> What to work on:
Give back only the lines from the line with "time: 10:21" to the line with "returns **2:26**", replacing "sample return value" with "example output" and leaving everything else unchanged.

>> START

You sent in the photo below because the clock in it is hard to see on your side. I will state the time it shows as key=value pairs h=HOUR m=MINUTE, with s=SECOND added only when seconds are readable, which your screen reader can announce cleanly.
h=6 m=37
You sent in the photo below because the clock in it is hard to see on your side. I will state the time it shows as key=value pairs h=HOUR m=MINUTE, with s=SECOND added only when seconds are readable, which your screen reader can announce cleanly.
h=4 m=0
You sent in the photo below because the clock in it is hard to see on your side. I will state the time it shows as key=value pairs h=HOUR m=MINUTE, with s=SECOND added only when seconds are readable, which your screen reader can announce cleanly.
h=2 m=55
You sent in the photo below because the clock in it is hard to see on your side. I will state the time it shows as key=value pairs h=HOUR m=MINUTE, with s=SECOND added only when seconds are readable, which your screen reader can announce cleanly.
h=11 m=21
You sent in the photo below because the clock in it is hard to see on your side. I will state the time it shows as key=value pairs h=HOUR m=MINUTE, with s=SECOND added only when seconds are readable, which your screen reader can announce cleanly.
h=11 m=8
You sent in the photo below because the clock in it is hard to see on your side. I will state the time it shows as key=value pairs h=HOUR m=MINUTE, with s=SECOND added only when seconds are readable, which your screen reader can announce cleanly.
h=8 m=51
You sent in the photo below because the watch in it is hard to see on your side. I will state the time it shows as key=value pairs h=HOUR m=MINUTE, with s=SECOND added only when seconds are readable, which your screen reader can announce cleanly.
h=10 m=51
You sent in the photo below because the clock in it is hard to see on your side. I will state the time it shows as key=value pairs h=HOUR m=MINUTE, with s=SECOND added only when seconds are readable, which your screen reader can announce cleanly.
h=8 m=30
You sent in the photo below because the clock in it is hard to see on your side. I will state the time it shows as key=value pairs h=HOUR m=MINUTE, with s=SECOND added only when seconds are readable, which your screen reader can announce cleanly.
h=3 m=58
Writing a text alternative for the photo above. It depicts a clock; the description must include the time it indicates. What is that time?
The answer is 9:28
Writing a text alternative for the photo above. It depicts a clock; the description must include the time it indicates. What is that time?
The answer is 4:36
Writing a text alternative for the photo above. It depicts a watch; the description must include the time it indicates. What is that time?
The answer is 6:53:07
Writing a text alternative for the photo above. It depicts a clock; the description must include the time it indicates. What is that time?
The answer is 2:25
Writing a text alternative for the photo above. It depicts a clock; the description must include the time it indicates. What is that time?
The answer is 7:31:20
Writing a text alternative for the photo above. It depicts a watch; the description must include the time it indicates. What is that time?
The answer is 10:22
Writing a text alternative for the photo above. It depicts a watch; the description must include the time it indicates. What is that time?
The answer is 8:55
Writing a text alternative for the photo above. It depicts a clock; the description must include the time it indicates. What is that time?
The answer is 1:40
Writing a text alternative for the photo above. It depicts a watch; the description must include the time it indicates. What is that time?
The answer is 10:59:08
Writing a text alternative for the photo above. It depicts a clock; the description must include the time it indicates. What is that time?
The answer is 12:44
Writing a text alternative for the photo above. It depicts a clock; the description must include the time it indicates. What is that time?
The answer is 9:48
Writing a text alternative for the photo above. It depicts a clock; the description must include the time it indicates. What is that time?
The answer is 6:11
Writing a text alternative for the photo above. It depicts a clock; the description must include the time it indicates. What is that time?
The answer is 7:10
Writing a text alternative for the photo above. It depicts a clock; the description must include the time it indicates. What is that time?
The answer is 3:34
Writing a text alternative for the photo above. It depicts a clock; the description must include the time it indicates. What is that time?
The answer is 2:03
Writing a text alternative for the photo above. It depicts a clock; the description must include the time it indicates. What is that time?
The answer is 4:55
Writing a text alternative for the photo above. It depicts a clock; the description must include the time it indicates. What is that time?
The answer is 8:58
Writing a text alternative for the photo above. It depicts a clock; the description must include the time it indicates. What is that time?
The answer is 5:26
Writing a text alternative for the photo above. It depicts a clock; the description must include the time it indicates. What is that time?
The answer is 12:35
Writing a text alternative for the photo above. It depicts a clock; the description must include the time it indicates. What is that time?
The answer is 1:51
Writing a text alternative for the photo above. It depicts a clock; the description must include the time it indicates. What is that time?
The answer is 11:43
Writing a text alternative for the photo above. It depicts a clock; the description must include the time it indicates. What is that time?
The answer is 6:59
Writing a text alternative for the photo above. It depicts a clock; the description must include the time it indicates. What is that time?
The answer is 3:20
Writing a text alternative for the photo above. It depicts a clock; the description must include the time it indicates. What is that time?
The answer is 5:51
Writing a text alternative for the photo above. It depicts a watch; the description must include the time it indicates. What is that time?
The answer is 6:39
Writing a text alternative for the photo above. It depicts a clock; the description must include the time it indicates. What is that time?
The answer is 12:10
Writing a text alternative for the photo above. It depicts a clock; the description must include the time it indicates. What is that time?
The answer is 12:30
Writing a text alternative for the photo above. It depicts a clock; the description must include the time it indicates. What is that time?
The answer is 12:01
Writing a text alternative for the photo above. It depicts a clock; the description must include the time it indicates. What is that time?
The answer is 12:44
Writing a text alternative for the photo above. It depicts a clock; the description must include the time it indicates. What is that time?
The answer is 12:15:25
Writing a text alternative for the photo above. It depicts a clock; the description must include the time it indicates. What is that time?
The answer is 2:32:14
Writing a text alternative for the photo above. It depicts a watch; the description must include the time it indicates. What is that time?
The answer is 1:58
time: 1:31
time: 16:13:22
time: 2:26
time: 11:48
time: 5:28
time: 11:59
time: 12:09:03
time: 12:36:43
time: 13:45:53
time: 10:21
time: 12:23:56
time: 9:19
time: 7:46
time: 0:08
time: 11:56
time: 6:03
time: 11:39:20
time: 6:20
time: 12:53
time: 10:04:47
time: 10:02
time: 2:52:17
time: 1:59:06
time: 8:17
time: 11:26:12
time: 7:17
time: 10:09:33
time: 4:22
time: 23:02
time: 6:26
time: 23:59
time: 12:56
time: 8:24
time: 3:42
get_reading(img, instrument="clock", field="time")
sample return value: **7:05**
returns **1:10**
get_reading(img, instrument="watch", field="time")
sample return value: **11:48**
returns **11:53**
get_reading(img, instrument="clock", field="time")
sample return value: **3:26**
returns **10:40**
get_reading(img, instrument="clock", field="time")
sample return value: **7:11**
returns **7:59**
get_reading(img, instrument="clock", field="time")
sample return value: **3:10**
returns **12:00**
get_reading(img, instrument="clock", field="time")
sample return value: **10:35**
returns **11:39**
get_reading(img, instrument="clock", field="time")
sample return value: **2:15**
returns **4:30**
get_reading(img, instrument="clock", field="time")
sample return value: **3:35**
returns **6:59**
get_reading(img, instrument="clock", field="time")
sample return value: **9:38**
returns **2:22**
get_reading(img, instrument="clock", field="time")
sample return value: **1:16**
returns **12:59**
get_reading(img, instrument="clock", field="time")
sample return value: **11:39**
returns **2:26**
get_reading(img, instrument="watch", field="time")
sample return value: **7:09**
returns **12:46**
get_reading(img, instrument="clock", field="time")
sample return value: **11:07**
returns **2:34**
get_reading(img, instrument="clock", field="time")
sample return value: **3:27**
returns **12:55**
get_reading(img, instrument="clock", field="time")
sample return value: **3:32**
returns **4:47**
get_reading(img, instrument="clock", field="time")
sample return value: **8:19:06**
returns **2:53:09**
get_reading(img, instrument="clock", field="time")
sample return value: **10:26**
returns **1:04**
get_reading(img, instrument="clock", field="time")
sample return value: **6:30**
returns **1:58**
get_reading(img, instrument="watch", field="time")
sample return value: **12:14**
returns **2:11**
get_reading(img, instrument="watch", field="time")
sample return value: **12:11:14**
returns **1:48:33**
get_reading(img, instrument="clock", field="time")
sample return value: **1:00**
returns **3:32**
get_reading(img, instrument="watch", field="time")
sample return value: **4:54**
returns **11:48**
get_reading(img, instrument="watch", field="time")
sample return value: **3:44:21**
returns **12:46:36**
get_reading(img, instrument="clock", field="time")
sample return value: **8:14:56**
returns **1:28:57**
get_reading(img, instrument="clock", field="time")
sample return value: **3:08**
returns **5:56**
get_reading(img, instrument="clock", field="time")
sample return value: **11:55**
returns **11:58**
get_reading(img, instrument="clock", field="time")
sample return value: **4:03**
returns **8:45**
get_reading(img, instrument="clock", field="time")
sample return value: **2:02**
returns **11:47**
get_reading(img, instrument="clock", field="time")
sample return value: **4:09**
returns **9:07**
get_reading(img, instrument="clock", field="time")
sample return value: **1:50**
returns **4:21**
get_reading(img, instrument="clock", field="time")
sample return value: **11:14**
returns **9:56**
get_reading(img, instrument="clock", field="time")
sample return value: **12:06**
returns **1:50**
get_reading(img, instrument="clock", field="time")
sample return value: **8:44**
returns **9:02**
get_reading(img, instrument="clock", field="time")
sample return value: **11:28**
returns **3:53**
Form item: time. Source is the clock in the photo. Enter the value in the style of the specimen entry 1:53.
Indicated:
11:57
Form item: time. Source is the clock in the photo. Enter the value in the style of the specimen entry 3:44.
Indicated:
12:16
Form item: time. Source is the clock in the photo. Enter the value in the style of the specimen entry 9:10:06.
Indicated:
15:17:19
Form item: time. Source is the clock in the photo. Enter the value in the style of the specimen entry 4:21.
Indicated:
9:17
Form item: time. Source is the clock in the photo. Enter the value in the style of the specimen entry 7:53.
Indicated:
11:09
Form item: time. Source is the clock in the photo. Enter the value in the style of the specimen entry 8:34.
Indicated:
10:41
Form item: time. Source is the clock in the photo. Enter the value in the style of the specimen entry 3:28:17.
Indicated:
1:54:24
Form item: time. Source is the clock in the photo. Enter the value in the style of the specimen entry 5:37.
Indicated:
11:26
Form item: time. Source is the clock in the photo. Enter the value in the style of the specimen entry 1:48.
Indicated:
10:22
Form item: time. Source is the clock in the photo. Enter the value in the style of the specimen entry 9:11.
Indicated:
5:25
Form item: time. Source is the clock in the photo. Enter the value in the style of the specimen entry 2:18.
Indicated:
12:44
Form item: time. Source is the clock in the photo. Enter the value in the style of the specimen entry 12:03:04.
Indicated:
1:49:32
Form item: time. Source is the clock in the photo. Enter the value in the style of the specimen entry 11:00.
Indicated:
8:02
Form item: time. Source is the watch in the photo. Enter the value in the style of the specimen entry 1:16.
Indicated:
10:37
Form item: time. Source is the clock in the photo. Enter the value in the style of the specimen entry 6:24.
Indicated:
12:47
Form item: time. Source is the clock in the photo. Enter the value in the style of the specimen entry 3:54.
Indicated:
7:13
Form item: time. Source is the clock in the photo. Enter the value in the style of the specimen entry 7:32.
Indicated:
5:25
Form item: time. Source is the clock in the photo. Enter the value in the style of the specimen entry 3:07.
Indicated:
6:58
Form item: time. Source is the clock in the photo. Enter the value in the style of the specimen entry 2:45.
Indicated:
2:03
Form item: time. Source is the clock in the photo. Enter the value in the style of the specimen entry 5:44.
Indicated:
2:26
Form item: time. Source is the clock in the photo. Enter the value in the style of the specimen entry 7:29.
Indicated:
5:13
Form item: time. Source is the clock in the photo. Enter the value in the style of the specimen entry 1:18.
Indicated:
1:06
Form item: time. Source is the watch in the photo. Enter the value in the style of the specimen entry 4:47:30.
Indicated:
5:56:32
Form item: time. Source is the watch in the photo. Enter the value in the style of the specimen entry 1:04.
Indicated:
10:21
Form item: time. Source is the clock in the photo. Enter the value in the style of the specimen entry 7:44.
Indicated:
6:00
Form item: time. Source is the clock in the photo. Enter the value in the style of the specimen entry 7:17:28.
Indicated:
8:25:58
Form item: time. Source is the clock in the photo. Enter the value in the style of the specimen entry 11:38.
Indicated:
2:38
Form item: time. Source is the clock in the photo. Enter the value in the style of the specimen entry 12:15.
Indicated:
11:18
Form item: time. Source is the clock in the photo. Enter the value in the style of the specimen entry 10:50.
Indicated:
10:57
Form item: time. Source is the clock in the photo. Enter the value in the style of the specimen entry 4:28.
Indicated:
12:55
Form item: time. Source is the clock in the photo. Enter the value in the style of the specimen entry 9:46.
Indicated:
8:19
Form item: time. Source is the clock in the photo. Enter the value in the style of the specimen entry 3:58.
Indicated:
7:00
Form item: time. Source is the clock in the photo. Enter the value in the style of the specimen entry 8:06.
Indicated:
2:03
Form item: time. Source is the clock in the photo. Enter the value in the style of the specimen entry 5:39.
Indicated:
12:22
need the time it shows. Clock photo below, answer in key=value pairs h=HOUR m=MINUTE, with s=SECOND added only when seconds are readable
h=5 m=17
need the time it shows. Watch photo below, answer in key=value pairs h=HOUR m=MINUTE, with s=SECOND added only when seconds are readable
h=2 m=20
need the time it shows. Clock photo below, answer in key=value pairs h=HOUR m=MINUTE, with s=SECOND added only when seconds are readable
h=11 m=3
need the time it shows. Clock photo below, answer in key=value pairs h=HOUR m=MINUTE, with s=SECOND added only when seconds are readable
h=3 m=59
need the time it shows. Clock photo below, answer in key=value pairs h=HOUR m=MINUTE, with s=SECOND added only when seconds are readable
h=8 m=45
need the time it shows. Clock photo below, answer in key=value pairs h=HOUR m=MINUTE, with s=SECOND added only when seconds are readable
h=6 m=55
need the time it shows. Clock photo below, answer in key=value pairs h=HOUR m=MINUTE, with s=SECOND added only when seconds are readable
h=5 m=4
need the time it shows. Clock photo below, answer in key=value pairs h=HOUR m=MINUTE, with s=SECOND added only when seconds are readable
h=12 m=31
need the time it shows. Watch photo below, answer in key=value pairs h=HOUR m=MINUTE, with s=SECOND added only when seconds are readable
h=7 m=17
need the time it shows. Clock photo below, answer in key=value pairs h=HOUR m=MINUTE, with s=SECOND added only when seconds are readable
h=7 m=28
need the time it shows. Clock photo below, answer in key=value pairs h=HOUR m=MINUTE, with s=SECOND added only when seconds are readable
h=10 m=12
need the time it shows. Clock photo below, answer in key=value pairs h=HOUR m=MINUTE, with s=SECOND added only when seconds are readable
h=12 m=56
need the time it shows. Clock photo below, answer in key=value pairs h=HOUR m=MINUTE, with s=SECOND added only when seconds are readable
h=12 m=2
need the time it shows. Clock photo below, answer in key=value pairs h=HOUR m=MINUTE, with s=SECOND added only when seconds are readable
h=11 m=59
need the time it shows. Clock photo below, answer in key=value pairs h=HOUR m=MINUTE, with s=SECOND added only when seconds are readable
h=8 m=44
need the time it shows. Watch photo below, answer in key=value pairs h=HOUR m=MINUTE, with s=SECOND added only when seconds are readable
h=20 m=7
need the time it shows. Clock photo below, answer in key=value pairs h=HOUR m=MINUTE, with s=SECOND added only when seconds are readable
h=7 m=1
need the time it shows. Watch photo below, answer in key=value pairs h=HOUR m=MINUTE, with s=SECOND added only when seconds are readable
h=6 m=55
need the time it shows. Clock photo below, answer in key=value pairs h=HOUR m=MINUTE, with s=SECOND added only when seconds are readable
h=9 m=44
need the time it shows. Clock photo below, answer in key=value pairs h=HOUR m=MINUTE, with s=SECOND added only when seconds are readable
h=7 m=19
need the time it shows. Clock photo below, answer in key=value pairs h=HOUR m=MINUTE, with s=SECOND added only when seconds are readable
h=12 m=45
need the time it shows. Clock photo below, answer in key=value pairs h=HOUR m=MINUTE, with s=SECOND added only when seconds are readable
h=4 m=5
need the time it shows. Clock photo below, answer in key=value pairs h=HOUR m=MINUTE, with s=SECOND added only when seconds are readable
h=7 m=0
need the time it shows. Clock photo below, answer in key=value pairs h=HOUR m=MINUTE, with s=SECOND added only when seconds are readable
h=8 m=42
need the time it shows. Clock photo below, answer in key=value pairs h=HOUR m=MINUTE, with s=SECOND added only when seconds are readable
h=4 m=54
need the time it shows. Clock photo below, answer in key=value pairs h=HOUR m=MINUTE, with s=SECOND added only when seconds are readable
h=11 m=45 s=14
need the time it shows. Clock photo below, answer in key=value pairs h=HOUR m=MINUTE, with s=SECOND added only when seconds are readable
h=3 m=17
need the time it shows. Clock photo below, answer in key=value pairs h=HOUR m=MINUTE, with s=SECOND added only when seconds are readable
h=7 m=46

>> END

> Exercise answer:
time: 10:21
time: 12:23:56
time: 9:19
time: 7:46
time: 0:08
time: 11:56
time: 6:03
time: 11:39:20
time: 6:20
time: 12:53
time: 10:04:47
time: 10:02
time: 2:52:17
time: 1:59:06
time: 8:17
time: 11:26:12
time: 7:17
time: 10:09:33
time: 4:22
time: 23:02
time: 6:26
time: 23:59
time: 12:56
time: 8:24
time: 3:42
get_reading(img, instrument="clock", field="time")
example output: **7:05**
returns **1:10**
get_reading(img, instrument="watch", field="time")
example output: **11:48**
returns **11:53**
get_reading(img, instrument="clock", field="time")
example output: **3:26**
returns **10:40**
get_reading(img, instrument="clock", field="time")
example output: **7:11**
returns **7:59**
get_reading(img, instrument="clock", field="time")
example output: **3:10**
returns **12:00**
get_reading(img, instrument="clock", field="time")
example output: **10:35**
returns **11:39**
get_reading(img, instrument="clock", field="time")
example output: **2:15**
returns **4:30**
get_reading(img, instrument="clock", field="time")
example output: **3:35**
returns **6:59**
get_reading(img, instrument="clock", field="time")
example output: **9:38**
returns **2:22**
get_reading(img, instrument="clock", field="time")
example output: **1:16**
returns **12:59**
get_reading(img, instrument="clock", field="time")
example output: **11:39**
returns **2:26**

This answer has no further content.